GÉRER LA RECHERCHE PLURIDISCIPLINAIRE DANS LES PAYS EN DÉVELOPPEMENT

Si ce projet de recherche multidisciplinaire s'est bien déroulé durant les huit années passées et a atteint son stade actuel, c'est grâce à divers facteurs, notamment:

· Les graines d'acacia ont été retenues comme une possibilité alimentaire sérieuse pour l'Afrique occidentale, essentiellement parce que les chercheurs australiens connaissaient les régimes alimentaires des populations aborigènes.

· Une communauté locale réceptive a servi de catalyseur pour les premières expérimentations des graines d'acacias, comme source d'alimentation.

· Le MIDP, l'organisation qui a pris en charge la gestion locale du projet, avait déjà gagné la confiance des communautés villageoises grâce à ses activités de développement antérieures, avant de faire démarrer le projet.

· Les premiers essais conduits par le MIDP en 1990 indiquaient que le projet avait de bonnes chances de succès. Les populations locales trouvaient que les aliments préparés avec de la farine de graines d'acacia avaient un goût agréable.
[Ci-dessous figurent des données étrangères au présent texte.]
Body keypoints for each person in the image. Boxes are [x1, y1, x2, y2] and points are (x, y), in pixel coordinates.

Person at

Des technologies fiables et accessibles localement ont pu être utilisées pour produire et traiter le nouvel aliment, qui a été employé en complément, et non en remplacement, des recettes et des régimes traditionnels.

· Le MIDP a contacté des organismes (ATSC et autres) qui ont pu contribuer efficacement aux recherches et atténuer la barrière des langues entre les chercheurs et les villageois.
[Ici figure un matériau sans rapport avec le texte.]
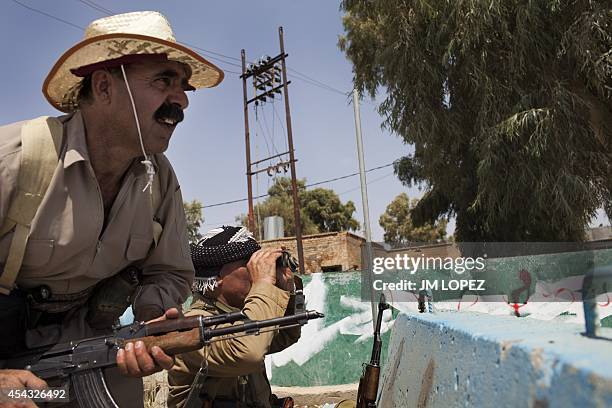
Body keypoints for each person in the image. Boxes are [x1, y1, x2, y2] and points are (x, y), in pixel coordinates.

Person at [0, 10, 223, 407]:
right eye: (164, 81)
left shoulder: (161, 181)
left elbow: (170, 272)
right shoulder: (16, 160)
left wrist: (153, 320)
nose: (183, 100)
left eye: (184, 86)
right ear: (104, 87)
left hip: (89, 358)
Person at [167, 226, 302, 408]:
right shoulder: (192, 326)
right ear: (218, 276)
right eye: (249, 264)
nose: (257, 272)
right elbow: (249, 352)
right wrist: (263, 284)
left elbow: (285, 335)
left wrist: (287, 288)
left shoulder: (236, 315)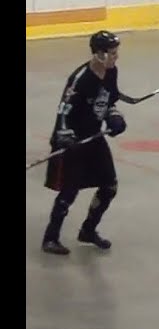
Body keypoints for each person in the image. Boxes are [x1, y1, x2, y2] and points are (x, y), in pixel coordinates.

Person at [40, 31, 128, 255]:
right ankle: (50, 238)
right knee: (70, 190)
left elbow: (108, 101)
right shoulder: (80, 79)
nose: (116, 57)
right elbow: (63, 111)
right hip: (72, 141)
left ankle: (88, 230)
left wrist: (114, 117)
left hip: (93, 138)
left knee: (110, 186)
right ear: (98, 54)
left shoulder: (111, 72)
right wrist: (65, 136)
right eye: (112, 53)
· Le soutien et l'enthousiasme constants des villageois ont encouragé le MIDP, l'ATSC et le docteur Adewusi et ses collaborateurs à poursuivre leurs travaux. Les communautés locales ont trouvé de nombreuses solutions pour améliorer les méthodes de sylviculture, de récolte et de traitement des graines, ainsi que les recettes.

· Un financement à long terme de l'AusAID et du Centre australien de recherche agronomique internationale a permis à l'ATSC de donner en permanence des conseils scientifiques au MIDP.

· Des financements additionnels à titre gratuit ont permis d'effectuer des recherches cruciales dans les domaines de la taxinomie, de la sylviculture, de la nutrition et de la toxicologie.

· Des spécialistes en sylviculture, en taxinomie, en nutrition et en toxicologie ont été consultés et ont donné des avis indispensables sur des aspects spécifiques de la recherche.

CONCLUSION

Selon les auteurs, le concept des graines d'acacia comestibles, vues comme un aliment utile pour les zones tropicales semi-arides, devrait à présent être étudié à fond par les systèmes nationaux de recherche agricole (SNRA), les ONG s'occupant de développement rural, la FAO, les instituts du Groupe consultatif pour la recherche agricole internationale (GCRAI), en particulier le Centre international pour la recherche en agroforesterie (CIRAF) et l'Institut international de recherche sur les cultures des zones tropicales semi-arides (ICRISAT), et les organismes donateurs bilatéraux et multilatéraux. Les organisations donatrices pourraient soutenir les recherches complémentaires sur la nutrition et la sylviculture qui s'imposent, et étendre ces efforts à d'autres pays de la région du Sahel. Les SNRA et les ONG spécialisés dans le développement agricole, qui travaillent déjà en liaison étroite avec les communautés locales peuvent jouer un rôle de vulgarisation crucial, en essayant et en démontrant les résultats déjà obtenus, à un coût raisonnable.